Instructions for the task » Every entry below should come back unchanged, except that the pictures are dropped.

Data extracted from a collection »
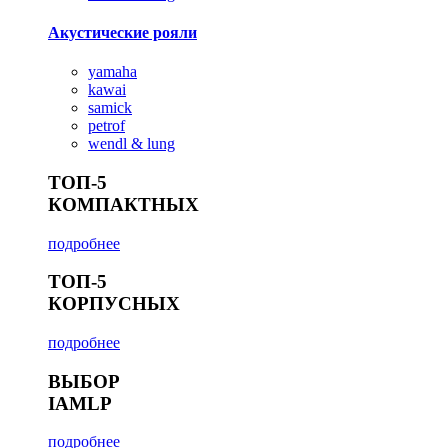
Акустические рояли
yamaha
kawai
samick
petrof
wendl & lung
ТОП-5
КОМПАКТНЫХ
подробнее
ТОП-5
КОРПУСНЫХ
подробнее
ВЫБОР
IAMLP
подробнее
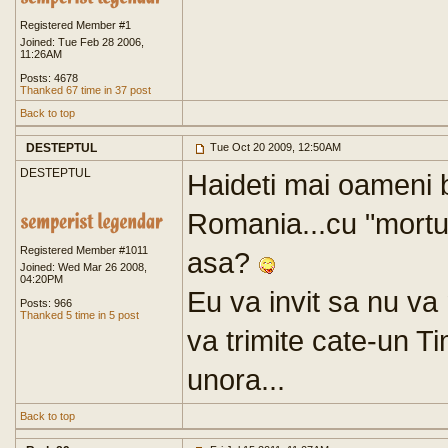
Registered Member #1
Joined: Tue Feb 28 2006,
11:26AM
Posts: 4678
Thanked 67 time in 37 post
Back to top
DESTEPTUL
Tue Oct 20 2009, 12:50AM
DESTEPTUL
Haideti mai oameni bu
Romania...cu "mortul 
Registered Member #1011
asa?
Joined: Wed Mar 26 2008,
04:20PM
Eu va invit sa nu va 
Posts: 966
Thanked 5 time in 5 post
va trimite cate-un Ti
unora...
Back to top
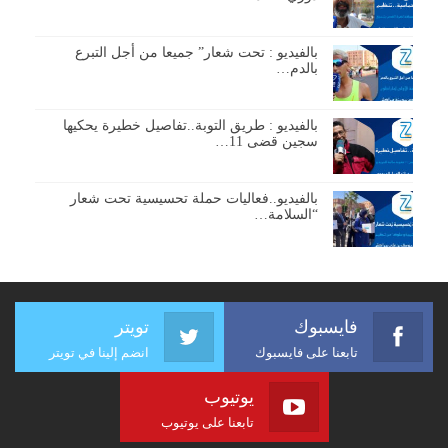
بالفيديو : تحت شعار” جميعا من أجل التبرع
بالدم…
بالفيديو : طريق التوبة..تفاصيل خطيرة يحكيها
سجين قضى 11…
بالفيديو..فعاليات حملة تحسيسية تحت شعار
“السلامة…
فايسبوك
تويتر
تابعنا على فايسبوك
انضم إلينا في تويتر
يوتيوب
تابعنا على يوتيوب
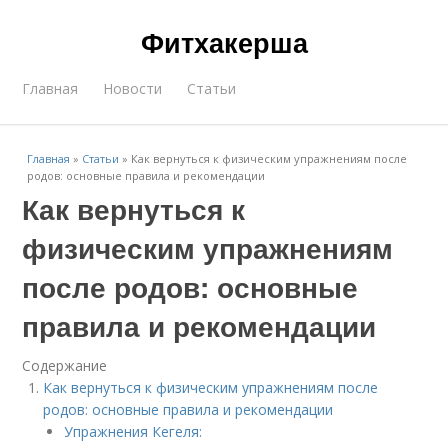
Фитхакерша
Главная
Новости
Статьи
Главная
»
Статьи
»
Как вернуться к физическим упражнениям после
родов: основные правила и рекомендации
Как вернуться к
физическим упражнениям
после родов: основные
правила и рекомендации
Содержание
Как вернуться к физическим упражнениям после
родов: основные правила и рекомендации
Упражнения Кегеля:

Solution below »
Акустические рояли
yamaha
kawai
samick
petrof
wendl & lung
ТОП-5
КОМПАКТНЫХ
подробнее
ТОП-5
КОРПУСНЫХ
подробнее
ВЫБОР
IAMLP
подробнее
Registered Member #1
Joined: Tue Feb 28 2006,
11:26AM
Posts: 4678
Thanked 67 time in 37 post
Back to top
DESTEPTUL
Tue Oct 20 2009, 12:50AM
DESTEPTUL
Haideti mai oameni bu
Romania...cu "mortul 
Registered Member #1011
asa?
Joined: Wed Mar 26 2008,
04:20PM
Eu va invit sa nu va 
Posts: 966
Thanked 5 time in 5 post
va trimite cate-un Ti
unora...
Back to top
بالفيديو : تحت شعار” جميعا من أجل التبرع
بالدم…
بالفيديو : طريق التوبة..تفاصيل خطيرة يحكيها
سجين قضى 11…
بالفيديو..فعاليات حملة تحسيسية تحت شعار
“السلامة…
فايسبوك
تويتر
تابعنا على فايسبوك
انضم إلينا في تويتر
يوتيوب
تابعنا على يوتيوب
Фитхакерша
Главная
Новости
Статьи
Главная
»
Статьи
»
Как вернуться к физическим упражнениям после
родов: основные правила и рекомендации
Как вернуться к
физическим упражнениям
после родов: основные
правила и рекомендации
Содержание
Как вернуться к физическим упражнениям после
родов: основные правила и рекомендации
Упражнения Кегеля:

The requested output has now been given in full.